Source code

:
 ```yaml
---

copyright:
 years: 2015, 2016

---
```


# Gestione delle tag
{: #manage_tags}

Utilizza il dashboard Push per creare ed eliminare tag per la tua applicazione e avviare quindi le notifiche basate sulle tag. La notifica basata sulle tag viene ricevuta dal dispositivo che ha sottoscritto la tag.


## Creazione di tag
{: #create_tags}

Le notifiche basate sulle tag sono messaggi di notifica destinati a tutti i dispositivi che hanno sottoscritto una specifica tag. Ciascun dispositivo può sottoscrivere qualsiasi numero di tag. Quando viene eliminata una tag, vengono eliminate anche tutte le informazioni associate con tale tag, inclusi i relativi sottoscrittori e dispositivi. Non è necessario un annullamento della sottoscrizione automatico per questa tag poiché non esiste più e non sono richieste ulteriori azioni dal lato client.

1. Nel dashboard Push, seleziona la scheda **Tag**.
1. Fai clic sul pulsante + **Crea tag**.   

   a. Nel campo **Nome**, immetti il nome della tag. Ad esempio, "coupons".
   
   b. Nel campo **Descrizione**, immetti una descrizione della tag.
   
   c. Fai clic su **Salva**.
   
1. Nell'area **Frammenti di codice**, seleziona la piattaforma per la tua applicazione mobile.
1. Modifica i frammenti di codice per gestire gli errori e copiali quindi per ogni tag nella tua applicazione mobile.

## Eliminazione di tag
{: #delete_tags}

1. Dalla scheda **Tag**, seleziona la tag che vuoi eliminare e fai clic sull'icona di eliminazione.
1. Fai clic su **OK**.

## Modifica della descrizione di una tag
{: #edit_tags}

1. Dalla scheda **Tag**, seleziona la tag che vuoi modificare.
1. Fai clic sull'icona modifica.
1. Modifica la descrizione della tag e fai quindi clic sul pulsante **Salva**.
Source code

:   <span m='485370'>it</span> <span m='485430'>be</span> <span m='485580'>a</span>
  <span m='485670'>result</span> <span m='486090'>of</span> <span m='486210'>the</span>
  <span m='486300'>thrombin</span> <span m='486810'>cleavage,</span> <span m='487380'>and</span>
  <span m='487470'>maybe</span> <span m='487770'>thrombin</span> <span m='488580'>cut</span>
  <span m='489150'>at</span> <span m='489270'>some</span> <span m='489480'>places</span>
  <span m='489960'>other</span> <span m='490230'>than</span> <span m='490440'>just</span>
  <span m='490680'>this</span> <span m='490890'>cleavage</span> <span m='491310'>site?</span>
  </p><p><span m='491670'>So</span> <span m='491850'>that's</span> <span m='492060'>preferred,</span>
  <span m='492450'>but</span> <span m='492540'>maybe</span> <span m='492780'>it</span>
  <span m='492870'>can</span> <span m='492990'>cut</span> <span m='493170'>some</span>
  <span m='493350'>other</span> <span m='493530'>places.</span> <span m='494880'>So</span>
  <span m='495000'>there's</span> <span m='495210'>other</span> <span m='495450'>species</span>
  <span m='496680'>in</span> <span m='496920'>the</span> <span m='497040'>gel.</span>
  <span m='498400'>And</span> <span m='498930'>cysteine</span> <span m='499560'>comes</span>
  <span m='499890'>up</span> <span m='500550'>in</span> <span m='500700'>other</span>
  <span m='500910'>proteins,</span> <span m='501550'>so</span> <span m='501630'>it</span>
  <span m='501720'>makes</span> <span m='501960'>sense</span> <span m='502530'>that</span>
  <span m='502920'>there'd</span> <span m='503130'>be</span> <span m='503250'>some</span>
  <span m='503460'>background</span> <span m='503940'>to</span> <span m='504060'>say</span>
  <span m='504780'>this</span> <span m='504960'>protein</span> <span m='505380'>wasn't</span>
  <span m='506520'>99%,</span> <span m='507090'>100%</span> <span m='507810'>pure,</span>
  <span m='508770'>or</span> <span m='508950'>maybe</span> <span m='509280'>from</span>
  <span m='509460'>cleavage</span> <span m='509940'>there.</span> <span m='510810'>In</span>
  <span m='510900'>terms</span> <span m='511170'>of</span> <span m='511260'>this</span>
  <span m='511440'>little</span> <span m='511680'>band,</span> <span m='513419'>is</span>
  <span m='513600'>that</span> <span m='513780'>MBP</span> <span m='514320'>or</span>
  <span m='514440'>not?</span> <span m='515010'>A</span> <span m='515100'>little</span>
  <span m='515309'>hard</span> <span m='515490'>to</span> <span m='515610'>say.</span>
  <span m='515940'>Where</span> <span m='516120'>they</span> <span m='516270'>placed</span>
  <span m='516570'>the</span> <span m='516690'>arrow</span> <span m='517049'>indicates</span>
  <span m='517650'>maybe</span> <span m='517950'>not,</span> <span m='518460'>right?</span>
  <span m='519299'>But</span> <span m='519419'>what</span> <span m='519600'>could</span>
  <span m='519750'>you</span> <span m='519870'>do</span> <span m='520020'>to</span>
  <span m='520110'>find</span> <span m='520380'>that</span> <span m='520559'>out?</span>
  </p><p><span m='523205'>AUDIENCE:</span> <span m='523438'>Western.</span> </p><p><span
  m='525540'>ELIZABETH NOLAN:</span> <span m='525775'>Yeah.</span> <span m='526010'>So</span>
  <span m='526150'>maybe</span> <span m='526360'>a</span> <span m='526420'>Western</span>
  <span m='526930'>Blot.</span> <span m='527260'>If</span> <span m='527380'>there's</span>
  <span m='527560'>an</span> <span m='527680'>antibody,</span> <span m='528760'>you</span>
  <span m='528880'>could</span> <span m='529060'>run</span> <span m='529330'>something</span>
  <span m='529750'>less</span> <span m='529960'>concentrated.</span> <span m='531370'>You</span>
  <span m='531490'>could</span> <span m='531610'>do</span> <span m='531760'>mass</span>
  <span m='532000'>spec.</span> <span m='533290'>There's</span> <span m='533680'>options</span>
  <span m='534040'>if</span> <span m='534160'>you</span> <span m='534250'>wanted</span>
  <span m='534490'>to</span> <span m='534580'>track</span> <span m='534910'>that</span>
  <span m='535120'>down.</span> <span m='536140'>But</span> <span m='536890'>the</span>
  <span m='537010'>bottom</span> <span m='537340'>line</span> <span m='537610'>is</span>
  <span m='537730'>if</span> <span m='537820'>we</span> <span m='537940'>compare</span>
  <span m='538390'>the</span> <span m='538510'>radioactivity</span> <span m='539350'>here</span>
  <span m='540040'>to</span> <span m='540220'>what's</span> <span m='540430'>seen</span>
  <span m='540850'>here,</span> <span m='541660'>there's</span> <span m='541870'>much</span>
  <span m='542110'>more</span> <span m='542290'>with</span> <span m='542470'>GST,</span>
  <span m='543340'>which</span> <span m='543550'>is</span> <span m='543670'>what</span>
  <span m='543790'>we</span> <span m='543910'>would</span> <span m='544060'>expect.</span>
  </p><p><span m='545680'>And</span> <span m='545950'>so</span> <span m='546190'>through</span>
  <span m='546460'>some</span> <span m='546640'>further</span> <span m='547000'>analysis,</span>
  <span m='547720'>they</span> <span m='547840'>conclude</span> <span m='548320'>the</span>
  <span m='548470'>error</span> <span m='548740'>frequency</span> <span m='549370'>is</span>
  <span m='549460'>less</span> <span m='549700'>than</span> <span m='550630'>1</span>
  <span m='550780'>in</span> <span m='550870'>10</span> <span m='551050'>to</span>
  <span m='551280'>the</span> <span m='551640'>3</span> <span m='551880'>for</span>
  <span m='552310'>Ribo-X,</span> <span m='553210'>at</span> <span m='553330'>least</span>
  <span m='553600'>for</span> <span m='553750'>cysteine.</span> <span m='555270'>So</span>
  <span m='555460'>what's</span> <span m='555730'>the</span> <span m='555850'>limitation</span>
------------------------
▶ [Your instructions]:
Take the listing above from its first line through the line containing "b. Nel campo", and transcribe that stretch exactly, with no other lines.

▶ [The completed task]:
Source code

:
 ```yaml
---

copyright:
 years: 2015, 2016

---
```


# Gestione delle tag
{: #manage_tags}

Utilizza il dashboard Push per creare ed eliminare tag per la tua applicazione e avviare quindi le notifiche basate sulle tag. La notifica basata sulle tag viene ricevuta dal dispositivo che ha sottoscritto la tag.


## Creazione di tag
{: #create_tags}

Le notifiche basate sulle tag sono messaggi di notifica destinati a tutti i dispositivi che hanno sottoscritto una specifica tag. Ciascun dispositivo può sottoscrivere qualsiasi numero di tag. Quando viene eliminata una tag, vengono eliminate anche tutte le informazioni associate con tale tag, inclusi i relativi sottoscrittori e dispositivi. Non è necessario un annullamento della sottoscrizione automatico per questa tag poiché non esiste più e non sono richieste ulteriori azioni dal lato client.

1. Nel dashboard Push, seleziona la scheda **Tag**.
1. Fai clic sul pulsante + **Crea tag**.   

   a. Nel campo **Nome**, immetti il nome della tag. Ad esempio, "coupons".
   
   b. Nel campo **Descrizione**, immetti una descrizione della tag.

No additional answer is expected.